Not entirely. FSDP provides similar functionality to DeepSpeed’s ZeRO-3 for parameter sharding. However, DeepSpeed offers additional features like ZeRO-Infinity (NVMe offloading), 3D parallelism (tensor + pipeline parallelism), and advanced communication compression that FSDP does not yet implement. For most use cases under 10B parameters, FSDP is sufficient.

How many GPUs do I need before distributed training becomes worthwhile?

Distributed training overhead becomes beneficial at 2+ GPUs for models that take more than a few hours to train on a single GPU. For smaller models, the communication overhead may outweigh the parallelism benefit. As a rule of thumb: if single-GPU training takes more than 4 hours, distributed training will likely speed things up.

What network bandwidth do I need for multi-node distributed training?

Ring-allreduce communication is bandwidth-intensive. For efficient multi-node training, you should have at least 10 Gbps Ethernet (25 Gbps recommended). InfiniBand (100+ Gbps) provides the best scaling for large clusters.
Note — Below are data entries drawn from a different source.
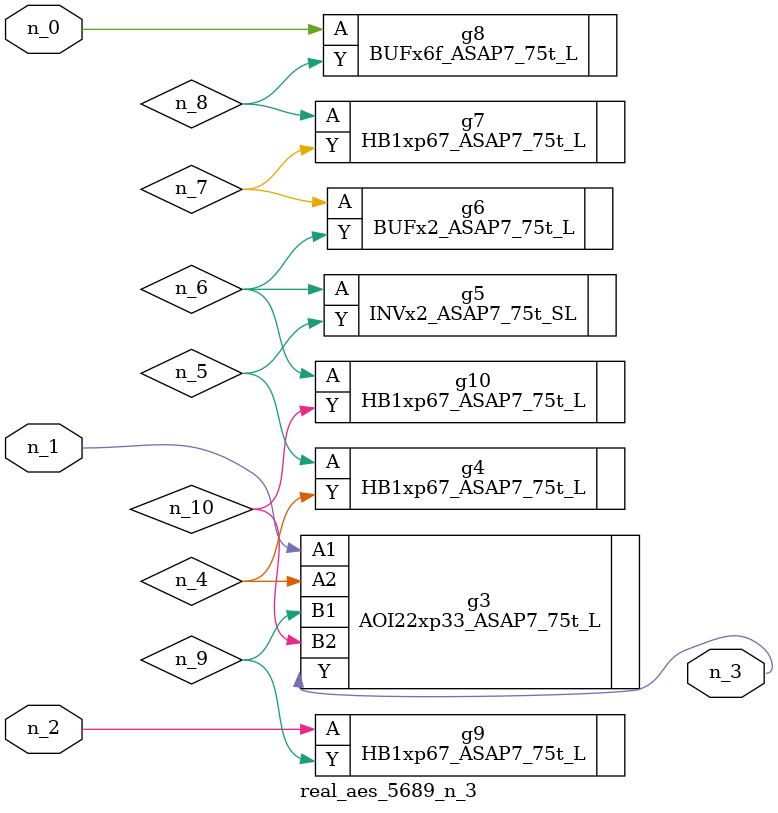
<source format=v>
module real_aes_5689_n_3 (n_0, n_2, n_1, n_3);
input n_0;
input n_2;
input n_1;
output n_3;
wire n_4;
wire n_5;
wire n_7;
wire n_9;
wire n_6;
wire n_8;
wire n_10;
BUFx6f_ASAP7_75t_L g8 ( .A(n_0), .Y(n_8) );
AOI22xp33_ASAP7_75t_L g3 ( .A1(n_1), .A2(n_4), .B1(n_9), .B2(n_10), .Y(n_3) );
HB1xp67_ASAP7_75t_L g9 ( .A(n_2), .Y(n_9) );
HB1xp67_ASAP7_75t_L g4 ( .A(n_5), .Y(n_4) );
INVx2_ASAP7_75t_SL g5 ( .A(n_6), .Y(n_5) );
HB1xp67_ASAP7_75t_L g10 ( .A(n_6), .Y(n_10) );
BUFx2_ASAP7_75t_L g6 ( .A(n_7), .Y(n_6) );
HB1xp67_ASAP7_75t_L g7 ( .A(n_8), .Y(n_7) );
endmodule
</source>
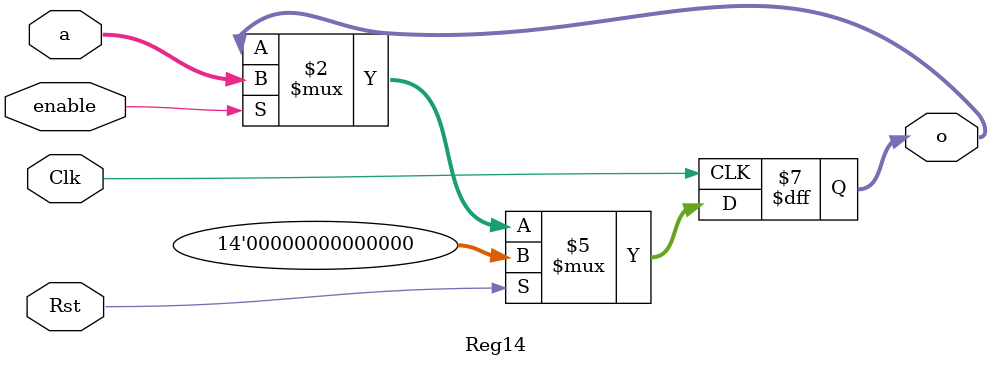
<source format=v>
`timescale 1ns/1ns
module Reg14 ( a
              ,o
              ,Rst
              ,Clk
              ,enable);
  input[13:0]
           a;
  input 
          Rst;
  input   
          enable;
  input 
          Clk;
  output reg[13:0] 
          o;
  
  always@(posedge Clk)
  begin
    if(Rst)
        o <= 14'b0;
      
      
    else if(enable)     
        o <= a;
      
    end
    
  endmodule

</source>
Horovod’s gradient compression and DeepSpeed’s communication compression can reduce bandwidth requirements significantly.

Can I run distributed training without NVIDIA GPUs?

Horovod supports AMD GPUs via RCCL (ROCm Collective Communications Library). DeepSpeed and FSDP currently require NVIDIA GPUs due to their reliance on CUDA and NCCL. For AMD-based clusters, Horovod is the best choice.

How do I monitor distributed training performance across multiple nodes?

Use our GPU monitoring tools to track per-GPU utilization. Combine with distributed logging (each worker logs to a shared backend) and metrics collection (Prometheus + Grafana) for a complete view of cluster-wide training performance.